- Tareas del ejercicio -
**A.** Responde estas preguntas a partir del texto sobre los valores no negociables:
(i) ¿Quién enunció los «valores no negociables»?
(ii) ¿En qué está fundada la familia, según la cita?
(iii) ¿Qué documento y qué número se indican al final de la cita?
**B.** Retoma el texto sobre los valores no negociables y prosíguelo a partir de su última frase.

- Texto proporcionado -
****
Como una orientación práctica para la conducta de los cristianos en este terreno, recordamos los «valores no negociables» enunciados por Benedicto XVI y continuamente negados y traicionados en su doctrina y en su práctica por los partidos que vienen siendo respaldados sistemáticamente con su voto por millones de bautizados:

«El respeto y la defensa de la vida humana, desde su concepción hasta su fin natural; la familia fundada en el matrimonio entre hombre y mujer; la libertad de educación de los hijos y la promoción del bien común en todas sus formas. Estos valores no son negociables. Así pues, los políticos y los legisladores católicos, conscientes de su grave responsabilidad social, deben sentirse particularmente interpelados por su conciencia, rectamente formada, para presentar y apoyar leyes inspiradas en los valores fundados en la naturaleza humana» (Sacramentum Caritatis, 83).
****
- Información proporcionada -
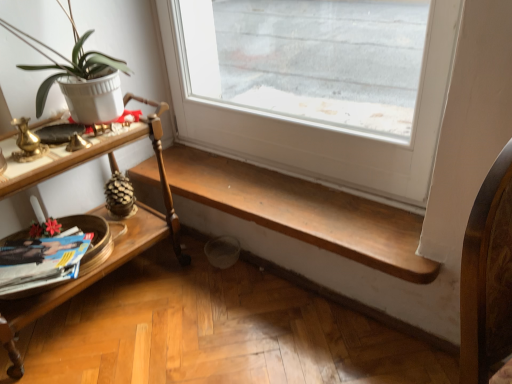
Question: Can you confirm if white matte pot at left is shorter than woodenmaterial/textureshelf at left?

Choices:
 (A) yes
 (B) no

Answer: (A)

Question: Is white matte pot at left not close to woodenmaterial/textureshelf at left?

Choices:
 (A) no
 (B) yes

Answer: (A)

Question: Can you confirm if white matte pot at left is smaller than woodenmaterial/textureshelf at left?

Choices:
 (A) no
 (B) yes

Answer: (B)

Question: Is woodenmaterial/textureshelf at left surrounded by white matte pot at left?

Choices:
 (A) no
 (B) yes

Answer: (A)

Question: Does white matte pot at left have a lesser width compared to woodenmaterial/textureshelf at left?

Choices:
 (A) yes
 (B) no

Answer: (A)

Question: Is point (360, 226) positioned closer to the camera than point (69, 162)?

Choices:
 (A) farther
 (B) closer

Answer: (A)

Question: From a real-world perspective, is wooden bench at lower center positioned above or below woodenmaterial/textureshelf at left?

Choices:
 (A) above
 (B) below

Answer: (B)

Question: Is wooden bench at lower center inside the boundaries of woodenmaterial/textureshelf at left, or outside?

Choices:
 (A) outside
 (B) inside

Answer: (A)

Question: Is wooden bench at lower center wider or thinner than woodenmaterial/textureshelf at left?

Choices:
 (A) wide
 (B) thin

Answer: (B)

Question: Do you think white matte pot at left is within wooden bench at lower center, or outside of it?

Choices:
 (A) inside
 (B) outside

Answer: (B)

Question: Is white matte pot at left in front of or behind wooden bench at lower center in the image?

Choices:
 (A) front
 (B) behind

Answer: (A)

Question: Is point (24, 69) closer or farther from the camera than point (303, 215)?

Choices:
 (A) closer
 (B) farther

Answer: (A)

Question: Is white matte pot at left bigger or smaller than wooden bench at lower center?

Choices:
 (A) small
 (B) big

Answer: (B)

Question: From a real-world perspective, is matte paper magazine at lower left positioned above or below white matte pot at left?

Choices:
 (A) below
 (B) above

Answer: (A)

Question: Considering their positions, is matte paper magazine at lower left located in front of or behind white matte pot at left?

Choices:
 (A) front
 (B) behind

Answer: (B)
****
- Respuestas escritas -
**A.**
(i) Benedicto XVI.
(ii) En el matrimonio entre hombre y mujer.
(iii) Sacramentum Caritatis, número 83.

**B.**
Dicho sea esto sin olvidar que resulta contradictorio dar por bueno un sistema que lleva jurídicamente a efectos inadmisibles y no es posible en conciencia instalarse tranquilamente en él, sin hacer lo necesario por enderezarlo y por desligarse de responsabilidades que no se pueden compartir.

Todo en nuestra vida es del Señor, y nada puede quedar al margen de Él, menos aún nuestra vida social. Que Nuestra Señora nos alcance la gracia de vivir siempre y en todo lugar como verdaderos hijos de Dios.